The Commonwealth of Massachusetts
Executive Department
State House Boston, MA 02133
(617) 725-4000



June 6, 2003

Shawn Feddeman
Jodi Charles
Phil Hailer
617-727-7765 x122

Grants, loans, tax credits to create and preserve more than 1,600 homes

SALEM – Pledging to increase the supply of housing across the Commonwealth, Governor Mitt Romney today awarded nearly $75 million worth of grants, loans and low-income housing tax credits to create and preserve 1,631 rental homes in 21 communities across the Commonwealth.

“This significant commitment of state and federal resources, along with millions of private investment dollars generated through the sale of tax credits, will increase the availability of housing for thousands of Massachusetts families,” said Romney.  “Through this blend of resources, we can help ease our housing supply shortage while ensuring long-term, economic prosperity for our state.”

Approximately $51 million of the funds announced will be generated through private investment in exchange for 10 years of state administered federal Low Income Housing Tax Credits (LIHTC).  Another $23.65 million will be administered from the state Department of Housing and Community Development’s (DHCD) Housing Stabilization Fund (HSF), Capital Improvement and Preservation Fund (CIPF), Facilities Consolidation Fund (FCF), HOME program and the Housing Innovations Fund (HIF).

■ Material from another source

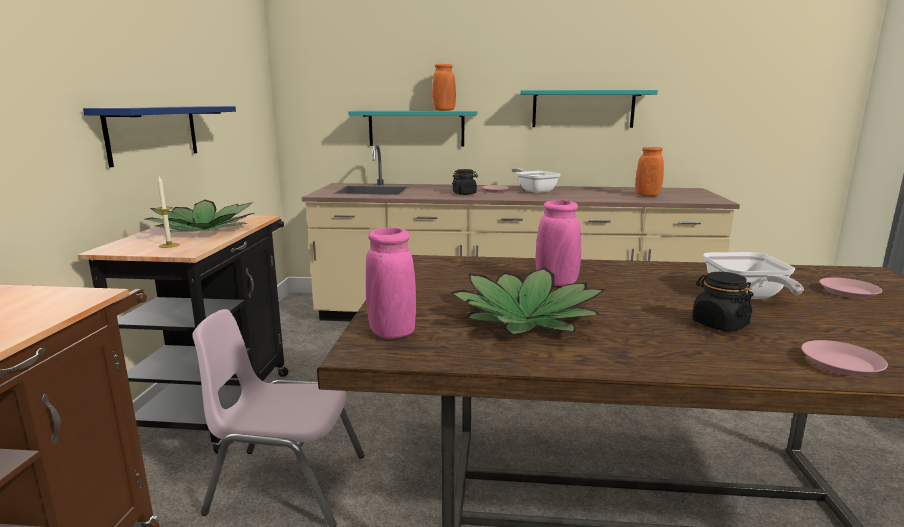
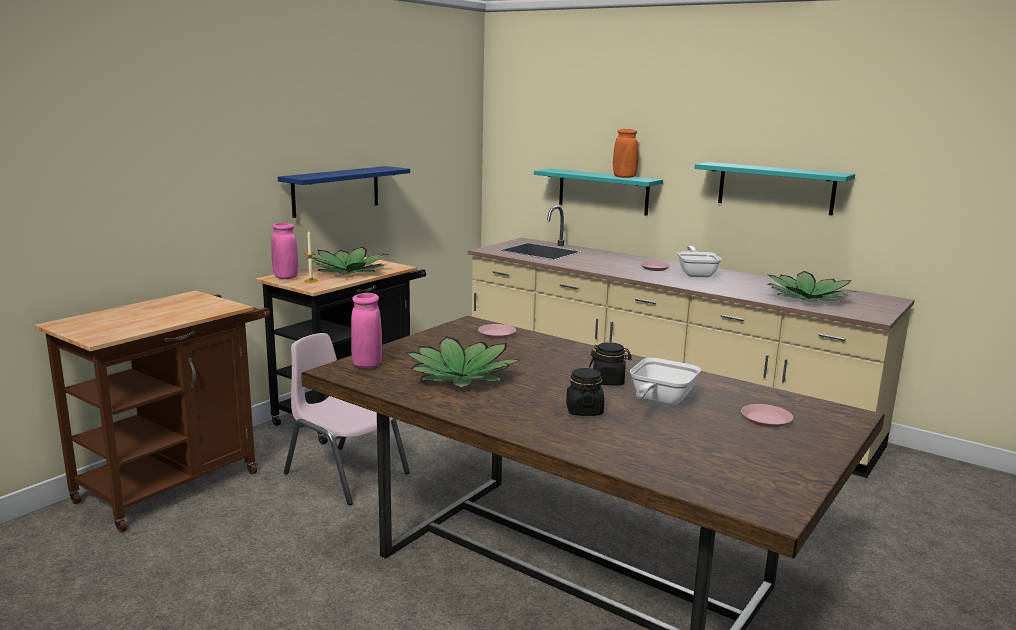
camera: 30 degrees right, 0 degrees up
(464, 193) = (617, 267): black jar -> black jar (608, 381)
(556, 283) = (535, 360): pink vase -> pink vase (286, 277)
(647, 195) = (808, 298): orange vase -> potted plant
(840, 363) = (603, 449): pink plate -> pink plate (496, 334)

Each of the programs is designed to serve developers who produce housing for income eligible seniors, families, individuals and special needs residents across the state.

Romney, who was accompanied at the announcement by Mayor Stanley Usovicz, made the announcement in front of the Salem Heights Apartments, where $1.75 million will be used to help preserve the long-term affordability of 227 apartments at that development.

The Salem Heights award is from the state’s Capital Improvement and Preservation Fund (CIPF), a bond funded program used to preserve housing in developments that were originally financed by the federal government in the 1970s. 

As those 25 and 30-year mortgages expire, owners have the option of converting the affordable rate units into market rates. 

The CIPF grant will allow Preservation of Affordable Housing, Inc. (POAH), a national non-profit organization, to purchase Salem Heights, retaining its affordability for the next century and complete renovations at the two high-rise buildings that house a total of 283 apartments.


“Over the past two years, the City of Salem has gone to court to prevent these units from going to market rate.  With this state funding, 227 families will be allowed to remain in their homes.  Along with the hundreds of units we have created in downtown Salem, we have gone a long way to solving the housing crunch in this city,” said Mayor Usovicz.

The quasi-public agency, Massachusetts Housing Partnership is also providing $7.2 million in direct financing for Salem Heights and another $18 million generated through the sale of tax-exempt bonds issued by MassDevelopment. These bonds are backed by letters of credit from Fleet’s Community Investment Group, Banknorth and the Federal Home Loan Bank, resulting in the new owner being able to obtain the lowest possible long-term interest rate.

In addition, Romney said, the Salem Harbor Community Development Corporation was awarded $750,000 from the Housing Stabilization Fund (HSF) and $373,249 in federal LIHTCs, which will generate nearly $2.8 million in investor equity over 10 years, for the development of Salem Point Rentals – 61 apartments, of which 56 will be affordable to low- and moderate-income households.

“Given the current state of the economy, retaining the affordability of developments like Salem Heights is more critical than ever for the Commonwealth,” said DHCD Director Jane Wallis Gumble. “These various resources allow us to continue serving the core housing needs of low- and moderate-income families.”